Effect of the Ca/P ratio of Ni-loaded hydroxyapatite on the catalytic decomposition of biomass tar at low temperatures

Abstract

Active tar decomposition catalysts are necessary to achieve the high-efficiency gasification of biomass at low temperatures (i.e., <600 °C). In this study, we prepared Ni-loaded catalysts using hydroxyapatite (HAp) supports with various Ca/P ratios (Ca/P = 1.40, 1.67, and 1.82) for use in biomass tar decomposition, and subsequently, investigated the effects of the Ca/P ratio on the tar decomposition activity for the various catalyst systems. The Ni-loaded HAp catalysts and HAp supports were characterized using N₂ adsorption measurements, X-ray diffraction, transmission electron microscopy combined with energy-dispersive X-ray spectroscopy, CO pulse adsorption measurements, and X-ray photoelectron spectroscopy. A higher Ca/P ratio in the HAp support led to a higher dispersion state of the loaded Ni particles. In a decomposition test of biomass tar at 450 °C, Ni/HAp possessing a higher Ca/P ratio exhibited superior catalytic activity, as measured by the amount of tar converted (tar conversion: 98.0%). The obtained gas composition was also influenced by the Ca/P ratio of the HAp support. Specifically, Ni/HAp containing a higher Ca/P ratio produced a methane-rich gas (8.1 mmol g_biomass⁻¹ CH₄), whereas Ni/HAp with a lower Ca/P ratio produced a hydrogen-rich gas (10.3 mmol g_biomass⁻¹ H₂).

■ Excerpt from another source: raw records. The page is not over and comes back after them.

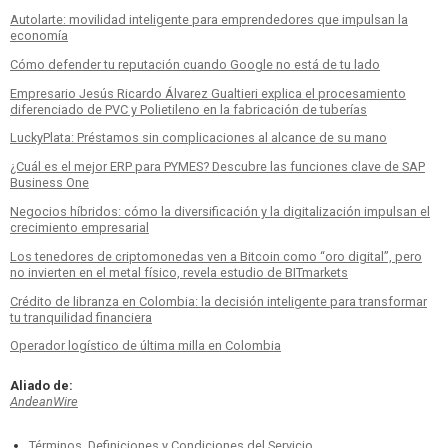
Autolarte: movilidad inteligente para emprendedores que impulsan la
economía
Cómo defender tu reputación cuando Google no está de tu lado
Empresario Jesús Ricardo Álvarez Gualtieri explica el procesamiento
diferenciado de PVC y Polietileno en la fabricación de tuberías
LuckyPlata: Préstamos sin complicaciones al alcance de su mano
¿Cuál es el mejor ERP para PYMES? Descubre las funciones clave de SAP
Business One
Negocios híbridos: cómo la diversificación y la digitalización impulsan el
crecimiento empresarial
Los tenedores de criptomonedas ven a Bitcoin como “oro digital”, pero
no invierten en el metal físico, revela estudio de BITmarkets
Crédito de libranza en Colombia: la decisión inteligente para transformar
tu tranquilidad financiera
Operador logístico de última milla en Colombia
Aliado de:
AndeanWire
Términos, Definiciones y Condiciones del Servicio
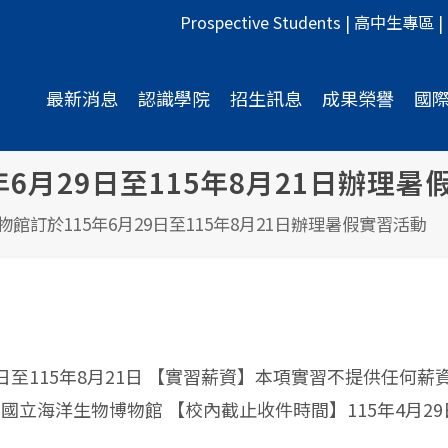
Prospective Students
|
高中生專區
|
最新消息
認識學院
招生訊息
成果榮譽
國
6月29日至115年8月21日辦理暑
館訂於115年6月29日至115年8月21日辦理暑假實習活動
9日至115年8月21日 【實習薪資】本項實習不提供任
海洋生物博物館 【校內截止收件時間】115年4月29日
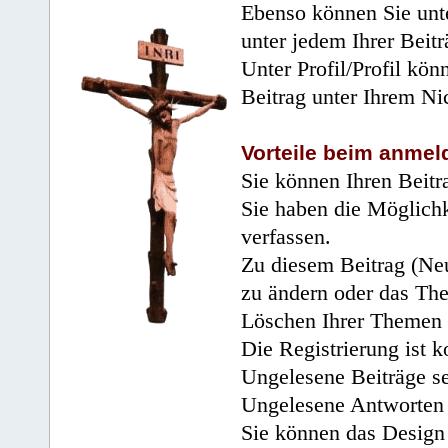
Ebenso können Sie unte
unter jedem Ihrer Beitr
Unter Profil/Profil kön
Beitrag unter Ihrem Ni
Vorteile beim anmel
Sie können Ihren Beitr
Sie haben die Möglichk
verfassen.
Zu diesem Beitrag (Neu
zu ändern oder das Th
Löschen Ihrer Themen 
Die Registrierung ist k
Ungelesene Beiträge se
Ungelesene Antworten 
Sie können das Design 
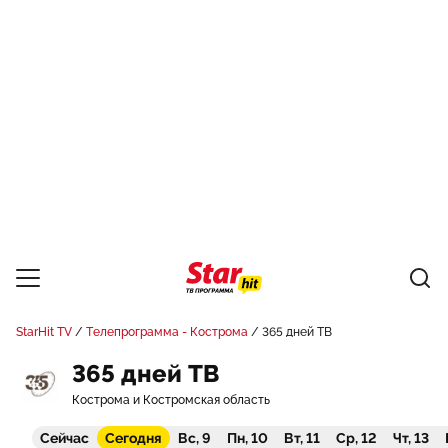
StarHit TV
Телепрограмма - Кострома
365 дней ТВ
365 дней ТВ
Кострома и Костромская область
Сейчас
Сегодня
Вс, 9
Пн, 10
Вт, 11
Ср, 12
Чт, 13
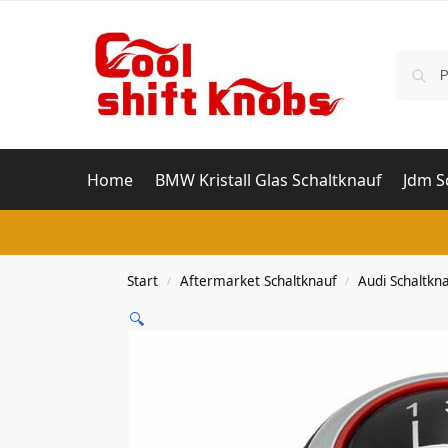
Home
BMW Kristall Glas Schaltknauf
Jdm S
Start
Aftermarket Schaltknauf
Audi Schaltkn
/
/
🔍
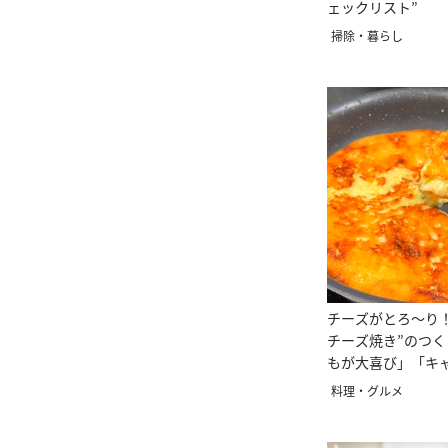
ェックリスト”
掃除・暮らし
チーズがとろ〜り
チーズ焼き”のつ
もが大喜び」「キ
費に！」
料理・グルメ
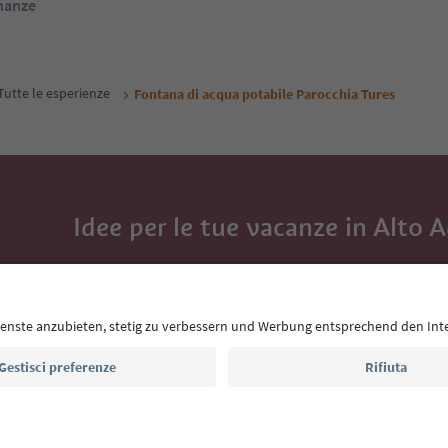
inanze
Tutte le esperienze
Fontana di acqua potabile Parocchia Tures
Idee per le tue vacanze in Alto 
Con la newsletter dell’Alto Adige ricevi consigli per l
eventi da non perdere e ricette tipiche.
Indirizzo e-mail*
Iscriviti alla newsletter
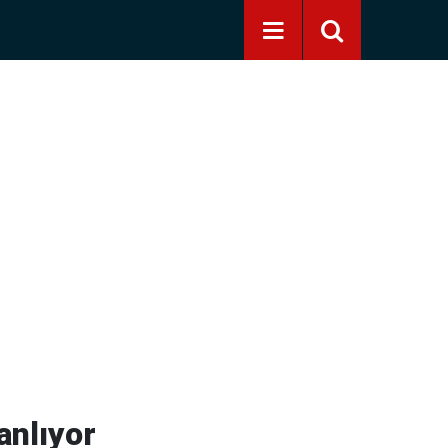
anlıyor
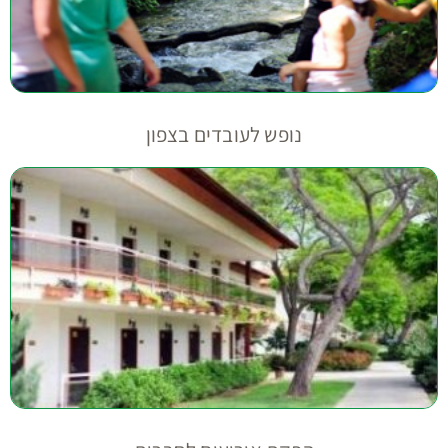
נופש לעובדים בצפון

This difference can be attributed to the reverse dry reforming of methane at the interface between Ni and the HAp support. Steam reforming also effectively decreased the amounts of tar and deposited carbon and increased the gas yield. The tar conversion reached 99.7% using Ni/HAp containing the higher Ca/P ratio, with a steam-to-carbon ratio of 3 : 1. The investigated tar decomposition catalyst can improve biomass utilization and offers tunability via the Ca/P ratio.